Face à cette offensive de l’internet citoyen, de l’internet des communs, on observe un déplacement stratégique de acteurs du privé, pas seulement en se mettant en conformité vis à vis du RGPD (ils n’ont pas le choix, c’est la loi), mais en inversant le rapport au consommateur (qui se trouve être aussi cet usager et citoyen) : “nous allons vous aider à mieux valoriser vos données” dans l’écosystème que vous habitez (Ville monde, marque habitante).

On assiste donc à un changement de paradigme en se recentrant sur la protection des données à caractère personnel et en sécurisant leur portabilité. Et du coup, faire jaillir de nouveaux services, à l’instar des initiatives des collectivités citées plus haut. Mais, cela suppose une maturité d’usage du citoyen et donc une forte sensibilisation en amont sur la maîtrise de ses propres données à caractère personnel et leur potentiel de réutilisation.

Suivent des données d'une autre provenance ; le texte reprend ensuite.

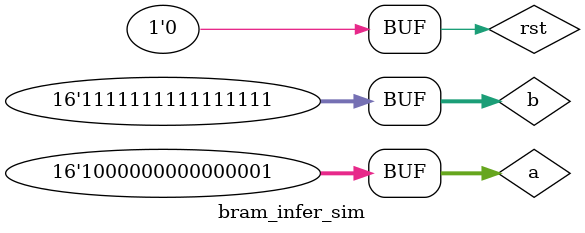
<source format=v>
`timescale 1ns / 1ps

module bram_infer_sim;

	// Inputs
	reg rst;
	reg [15:0] a;
	reg [15:0] b;
	
	// Outputs
	wire [15:0] c;
	
	bram_infer uut (
		.a(a),
		.b(b),
		.c(c)
	);

	initial begin
		// Initialize Inputs
		rst = 0;
		a = 0;
		b = 0;

		#1
		rst = 1;
		#120
		rst = 0;
		#2
		a = 3;
		b = -2;
		#2
		if(c != 1) $display("failed1");
		#2
        a = 3;
        b = 13;
        #2
        if(c != 16) $display("failed2");
        #2
        a = -30;
        b = -123;
        #2
        if(c != -153) $display("failed3");
        #2
        a = 32000;
        b = 1000;
        #2
        if(c != 32767) $display("failed4");
        #2
        a = -2000;
        b = -32500;
        #2
        if(c != -32768) $display("failed5");
        #2
        a = -32767;
        b = -1;
        #2
        if(c != -32768) $display("failed6");

	end
      
endmodule


</source>
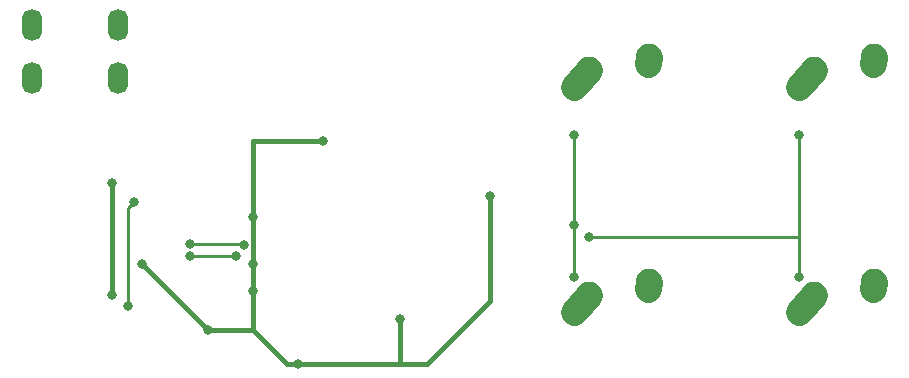
<source format=gbr>
G04 #@! TF.GenerationSoftware,KiCad,Pcbnew,(5.1.4)-1*
G04 #@! TF.CreationDate,2020-08-06T20:10:08-07:00*
G04 #@! TF.ProjectId,ai03-pcb-guide,61693033-2d70-4636-922d-67756964652e,rev?*
G04 #@! TF.SameCoordinates,Original*
G04 #@! TF.FileFunction,Copper,L1,Top*
G04 #@! TF.FilePolarity,Positive*
%FSLAX46Y46*%
G04 Gerber Fmt 4.6, Leading zero omitted, Abs format (unit mm)*
G04 Created by KiCad (PCBNEW (5.1.4)-1) date 2020-08-06 20:10:08*
%MOMM*%
%LPD*%
G04 APERTURE LIST*
%ADD10O,1.700000X2.700000*%
%ADD11C,2.250000*%
%ADD12C,2.250000*%
%ADD13C,0.800000*%
%ADD14C,0.381000*%
%ADD15C,0.254000*%
G04 APERTURE END LIST*
D10*
X39180750Y-49348000D03*
X46480750Y-49348000D03*
X46480750Y-53848000D03*
X39180750Y-53848000D03*
D11*
X105450000Y-72200000D03*
X104795001Y-72930000D03*
D12*
X104140000Y-73660000D02*
X105450002Y-72200000D01*
D11*
X110490000Y-71120000D03*
X110470000Y-71410000D03*
D12*
X110450000Y-71700000D02*
X110490000Y-71120000D01*
D11*
X105450000Y-53150000D03*
X104795001Y-53880000D03*
D12*
X104140000Y-54610000D02*
X105450002Y-53150000D01*
D11*
X110490000Y-52070000D03*
X110470000Y-52360000D03*
D12*
X110450000Y-52650000D02*
X110490000Y-52070000D01*
D11*
X86400000Y-72200000D03*
X85745001Y-72930000D03*
D12*
X85090000Y-73660000D02*
X86400002Y-72200000D01*
D11*
X91440000Y-71120000D03*
X91420000Y-71410000D03*
D12*
X91400000Y-71700000D02*
X91440000Y-71120000D01*
D11*
X86400000Y-53150000D03*
X85745001Y-53880000D03*
D12*
X85090000Y-54610000D02*
X86400002Y-53150000D01*
D11*
X91440000Y-52070000D03*
X91420000Y-52360000D03*
D12*
X91400000Y-52650000D02*
X91440000Y-52070000D01*
D13*
X45974000Y-62738000D03*
X45974000Y-72263000D03*
X57912000Y-71882000D03*
X57912000Y-69596000D03*
X57912000Y-65659000D03*
X77978000Y-63881000D03*
X61722000Y-78105000D03*
X63881000Y-59182000D03*
X48514000Y-69596000D03*
X70358000Y-74295000D03*
X54102000Y-75184000D03*
X85090000Y-58674000D03*
X85090000Y-70739000D03*
X85090000Y-66348000D03*
X104140000Y-58674000D03*
X104140000Y-70739000D03*
X86360000Y-67294000D03*
X52578000Y-68961000D03*
X56515000Y-68961000D03*
X52578000Y-67960997D03*
X57121500Y-68023550D03*
X47371000Y-73152000D03*
X47879000Y-64389000D03*
D14*
X45974000Y-62738000D02*
X45974000Y-72263000D01*
X57912000Y-71882000D02*
X57912000Y-71316315D01*
X57912000Y-69596000D02*
X57912000Y-65659000D01*
X57912000Y-71316315D02*
X57912000Y-69596000D01*
X57912000Y-65659000D02*
X57912000Y-59182000D01*
X57912000Y-71882000D02*
X57912000Y-72447685D01*
X57912000Y-72447685D02*
X57912000Y-75184000D01*
X57912000Y-75184000D02*
X60833000Y-78105000D01*
X72644000Y-78105000D02*
X77978000Y-72771000D01*
X77978000Y-72771000D02*
X77978000Y-63881000D01*
X60833000Y-78105000D02*
X61722000Y-78105000D01*
X57912000Y-59182000D02*
X63881000Y-59182000D01*
X54102000Y-75184000D02*
X57912000Y-75184000D01*
X48514000Y-69596000D02*
X54102000Y-75184000D01*
X70358000Y-78105000D02*
X70358000Y-74295000D01*
X70358000Y-78105000D02*
X72644000Y-78105000D01*
X61722000Y-78105000D02*
X70358000Y-78105000D01*
D15*
X85090000Y-66167000D02*
X85090000Y-66348000D01*
X85090000Y-66167000D02*
X85090000Y-70739000D01*
X85090000Y-58674000D02*
X85090000Y-66167000D01*
X86376000Y-67310000D02*
X86360000Y-67294000D01*
X104140000Y-67310000D02*
X86376000Y-67310000D01*
X104140000Y-67310000D02*
X104140000Y-70739000D01*
X104140000Y-58674000D02*
X104140000Y-67310000D01*
X52578000Y-68961000D02*
X56515000Y-68961000D01*
X52578000Y-67960997D02*
X57058947Y-67960997D01*
X57058947Y-67960997D02*
X57121500Y-68023550D01*
X47371000Y-73152000D02*
X47371000Y-64897000D01*
X47371000Y-64897000D02*
X47879000Y-64389000D01*
M02*

</source>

Alors rêvons ensemble pour mieux faire : construire un internet ouvert et co-créatif, où le service de la ville se nourrit directement des usages pour mieux vivre la ville, mieux vivre son territoire, ses mobilités, ses institutions, maîtriser sa souveraineté numérique, au niveau individuel comme un niveau collectif (Ville, Territoire, Région, Europe…).

Et contribuer à faciliter l’apaisement de la cité, pour tous.